Gateaux vs. Frechet in Calc.Variations

[Trying2Learn]

Good Morning

Could someone summarize the distinction between the Frechet and the Gateaux derivative with specific regard to the Calculus of Variations?

Why use one or the other? Or both? Is one easier than the other? More precise? Or Accessible?

I feel I understand the process, but with all things mathematical, I could be assuming I understand when I really don't.

 

[fresh_42]

Good Morning

Could someone summarize the distinction between the Frechet and the Gateaux derivative with specific regard to the Calculus of Variations?

Why use one or the other? Or both? Is one easier than the other? More precise? Or Accessible?

I feel I understand the process, but with all things mathematical, I could be assuming I understand when I really don't.

I once tried to answer the same question and found what I summarized here (at the beginning):
https://www.physicsforums.com/insights/pantheon-derivatives-part-ii/

What I see is, that it depends on how the Gâteaux derivative is defined, how variations are affected, namely: continuity and additivity. Fréchet seems to set more strict conditions, which are useful for variations, whereas Gâteaux is most general in order to define a derivative if anyway possible.

 

[Trying2Learn]

I once tried to answer the same question and found what I summarized here (at the beginning):
https://www.physicsforums.com/insights/pantheon-derivatives-part-ii/

What I see is, that it depends on how the Gâteaux derivative is defined, how variations are affected, namely: continuity and additivity. Fréchet seems to set more strict conditions, which are useful for variations, whereas Gâteaux is most general in order to define a derivative if anyway possible.

Hi Fresh_42

That is what I was thinking.

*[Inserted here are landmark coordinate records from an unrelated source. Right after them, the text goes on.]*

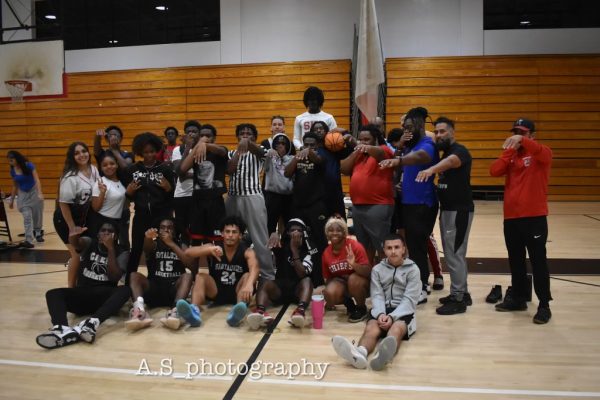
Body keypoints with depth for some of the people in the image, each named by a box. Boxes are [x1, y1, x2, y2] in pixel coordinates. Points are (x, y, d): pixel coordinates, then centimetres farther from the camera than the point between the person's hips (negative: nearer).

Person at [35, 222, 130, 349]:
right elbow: (76, 243, -15)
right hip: (82, 294, 2)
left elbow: (115, 277, -10)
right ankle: (62, 329, -54)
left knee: (125, 290, -32)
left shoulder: (122, 253, 5)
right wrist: (74, 236, -40)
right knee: (53, 293, -23)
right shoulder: (89, 243, 9)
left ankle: (92, 322, -56)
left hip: (105, 297, -2)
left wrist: (110, 248, -15)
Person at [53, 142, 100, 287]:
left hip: (84, 218, 7)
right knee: (78, 254, -3)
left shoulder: (93, 170, -3)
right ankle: (71, 287, 14)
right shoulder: (70, 177, -24)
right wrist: (72, 228, -17)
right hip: (66, 220, -7)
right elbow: (63, 203, -20)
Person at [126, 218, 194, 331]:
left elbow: (189, 263, -6)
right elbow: (146, 249, -15)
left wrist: (171, 244, -13)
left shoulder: (181, 246, 14)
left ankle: (176, 309, -53)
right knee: (134, 275, -22)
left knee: (187, 276, -27)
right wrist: (148, 238, -40)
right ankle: (139, 308, -49)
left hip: (174, 290, 0)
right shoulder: (154, 245, 11)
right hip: (154, 289, 0)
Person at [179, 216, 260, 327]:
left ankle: (239, 309, -56)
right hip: (216, 292, 1)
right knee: (200, 276, -24)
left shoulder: (247, 252, -10)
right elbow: (188, 252, -20)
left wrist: (249, 284, -55)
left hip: (237, 292, -1)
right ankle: (195, 311, -51)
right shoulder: (213, 248, -5)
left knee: (247, 276, -29)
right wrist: (210, 249, -39)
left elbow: (254, 268, -32)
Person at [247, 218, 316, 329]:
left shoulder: (308, 251, 5)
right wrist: (274, 234, -35)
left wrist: (295, 249, -14)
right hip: (279, 288, 1)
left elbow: (302, 274, -10)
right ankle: (260, 311, -63)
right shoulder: (281, 247, 10)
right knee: (266, 284, -30)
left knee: (307, 280, -33)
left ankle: (301, 310, -62)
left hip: (298, 289, -1)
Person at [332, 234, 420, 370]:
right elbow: (377, 296, 2)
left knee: (396, 329, -36)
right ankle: (359, 353, -64)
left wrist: (392, 317, -20)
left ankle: (383, 355, -70)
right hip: (382, 310, 2)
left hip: (403, 311, -2)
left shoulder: (412, 269, 5)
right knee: (371, 328, -31)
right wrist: (380, 314, -19)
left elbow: (409, 299, -5)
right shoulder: (377, 269, 14)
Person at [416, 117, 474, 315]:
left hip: (459, 210, -9)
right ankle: (462, 293, 25)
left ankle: (458, 299, 2)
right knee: (454, 253, 14)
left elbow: (450, 162, -37)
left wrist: (431, 169, -58)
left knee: (454, 254, -7)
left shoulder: (459, 151, -16)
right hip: (447, 209, 9)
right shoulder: (444, 151, 16)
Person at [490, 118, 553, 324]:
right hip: (511, 217, 6)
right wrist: (509, 151, -8)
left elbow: (543, 152, -27)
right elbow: (494, 171, -4)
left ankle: (544, 305, 8)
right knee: (515, 261, 14)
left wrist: (522, 141, -40)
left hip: (534, 217, -5)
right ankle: (518, 298, 28)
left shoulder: (542, 154, -2)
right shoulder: (510, 156, 13)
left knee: (538, 261, -1)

I got that from the same document. However, (and forgive me for the vague writing), the words reside in my head as tap dancing (for me and please do not take that as a criticism of your response, as it is an admission of my ignorance).

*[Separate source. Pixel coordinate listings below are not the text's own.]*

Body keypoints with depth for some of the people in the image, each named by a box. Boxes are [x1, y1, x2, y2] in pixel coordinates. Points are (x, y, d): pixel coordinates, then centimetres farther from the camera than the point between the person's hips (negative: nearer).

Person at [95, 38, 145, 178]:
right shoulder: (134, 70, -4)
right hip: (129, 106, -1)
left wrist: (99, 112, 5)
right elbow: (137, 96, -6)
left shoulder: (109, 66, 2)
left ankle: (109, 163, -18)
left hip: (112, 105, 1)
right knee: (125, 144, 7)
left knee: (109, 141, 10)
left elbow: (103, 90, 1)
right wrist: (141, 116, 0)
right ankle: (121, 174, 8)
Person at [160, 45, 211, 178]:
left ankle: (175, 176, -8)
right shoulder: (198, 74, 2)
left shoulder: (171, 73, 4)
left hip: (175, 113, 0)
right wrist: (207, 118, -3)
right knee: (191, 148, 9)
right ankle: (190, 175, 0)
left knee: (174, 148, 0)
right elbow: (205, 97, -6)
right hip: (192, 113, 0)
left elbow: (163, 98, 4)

Is there any way you can make this more concrete? I am not a mathematician. I am using this for dynamics and Hamilton's Principle.

I am just searching for enough of an explanation so I can be happy, but not so much that I get inundated. I don't know where to draw the line.

 

[fresh_42]

Fréchet implies Gâteaux in all directions. So if you have nice topological spaces, e.g. $\mathbb{R}^n$, and your derivatives are linear, there is no need to deal with Gâteaux. So ordinary Jacobi matrices would be fine. You said dynamics, but dynamics of what? Dynamics in QFT is probably different from dynamics in mechanics.

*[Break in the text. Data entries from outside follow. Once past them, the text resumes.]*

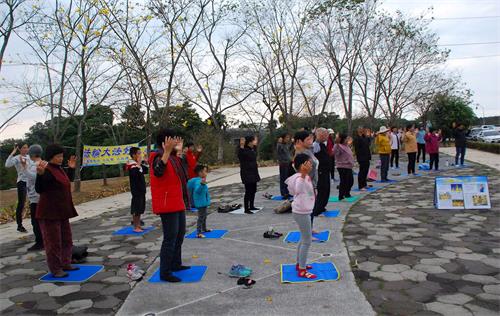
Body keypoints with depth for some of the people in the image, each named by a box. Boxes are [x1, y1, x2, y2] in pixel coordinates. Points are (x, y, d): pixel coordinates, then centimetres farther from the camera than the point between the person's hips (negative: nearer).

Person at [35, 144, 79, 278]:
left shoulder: (60, 169, 10)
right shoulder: (47, 170, -18)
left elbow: (66, 182, 27)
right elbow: (39, 189, -27)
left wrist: (71, 168, 21)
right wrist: (40, 174, -41)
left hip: (62, 211, 10)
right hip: (50, 212, -10)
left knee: (66, 239, 17)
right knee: (53, 241, 0)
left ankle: (65, 264, 29)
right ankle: (55, 269, 10)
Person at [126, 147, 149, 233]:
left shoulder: (138, 163, 11)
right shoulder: (132, 165, -17)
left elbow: (145, 171, 15)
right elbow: (136, 175, -30)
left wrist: (144, 163, 5)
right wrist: (139, 165, -28)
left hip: (141, 189, 9)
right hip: (136, 190, -9)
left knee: (140, 208, 15)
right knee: (136, 208, -3)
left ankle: (138, 225, 24)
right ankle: (135, 227, 5)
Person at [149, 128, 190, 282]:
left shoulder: (173, 157, 13)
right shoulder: (158, 156, -15)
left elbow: (180, 175, 31)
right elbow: (158, 171, -37)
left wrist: (178, 150, 29)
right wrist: (167, 151, -45)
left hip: (178, 203, 10)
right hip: (167, 204, -10)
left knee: (180, 234, 19)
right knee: (170, 237, -7)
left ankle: (176, 264, 32)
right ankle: (164, 272, 2)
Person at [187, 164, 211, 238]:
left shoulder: (201, 180, 10)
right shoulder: (198, 181, -23)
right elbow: (197, 190, -41)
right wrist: (202, 184, -54)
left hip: (204, 202, 11)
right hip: (201, 203, -11)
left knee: (204, 216, 24)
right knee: (201, 217, -10)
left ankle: (204, 229, 40)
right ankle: (198, 233, -8)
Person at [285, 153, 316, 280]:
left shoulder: (304, 177, 9)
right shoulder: (300, 178, -23)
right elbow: (298, 190, -46)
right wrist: (303, 175, -55)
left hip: (304, 211, 11)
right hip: (301, 212, -11)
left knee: (304, 238, 21)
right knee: (307, 241, -4)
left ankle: (299, 264, 35)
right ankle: (302, 271, 5)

If you only have convex, normed vector spaces, possibly infinite dimensional, and your derivatives are neither required to be continuous nor additive, then you have to carefully manage the properties and the theorems you can apply.

So it is more like what do we have, than what shall be required. Moreover, Gâteaux doesn't seem to be used the same way across different textbooks, which is why condition management is necessary.

 

[Trying2Learn]

Fréchet implies Gâteaux in all directions. So if you have nice topological spaces, e.g. $\mathbb{R}^n$, and your derivatives are linear, there is no need to deal with Gâteaux. So ordinary Jacobi matrices would be fine. You said dynamics, but dynamics of what? Dynamics in QFT is probably different from dynamics in mechanics.

If you only have convex, normed vector spaces, possibly infinite dimensional, and your derivatives are neither required to be continuous nor additive, then you have to carefully manage the properties and the theorems you can apply.

So it is more like what do we have, than what shall be required. Moreover, Gâteaux doesn't seem to be used the same way across different textbooks, which is why condition management is necessary.

Thanks again... and...

Could you repeat what you just wrote but with a focus on rigid mutli-body dynamics?

 

[fresh_42]

Thanks again... and...

Could you repeat what you just wrote but with a focus on rigid mutli-body dynamics?

The shortest way I can think of: Show me the equations (and spaces) and I'll tell you what it is.

The second shortest, which I assume apply to rigid bodies:
finite dimensional, Euclidean space + Jacobi matrix $\Longrightarrow$ Fréchet $\Longrightarrow$ Gâteaux

In case you have it the other way around, i.e. given the requirement that something has a Fréchet, resp. Gâteaux derivative, then it should also be said somewhere, what this means. Not necessarily in the Fréchet case, which is unambiguous, but in the Gâteaux case as it depends to some extend on the definition.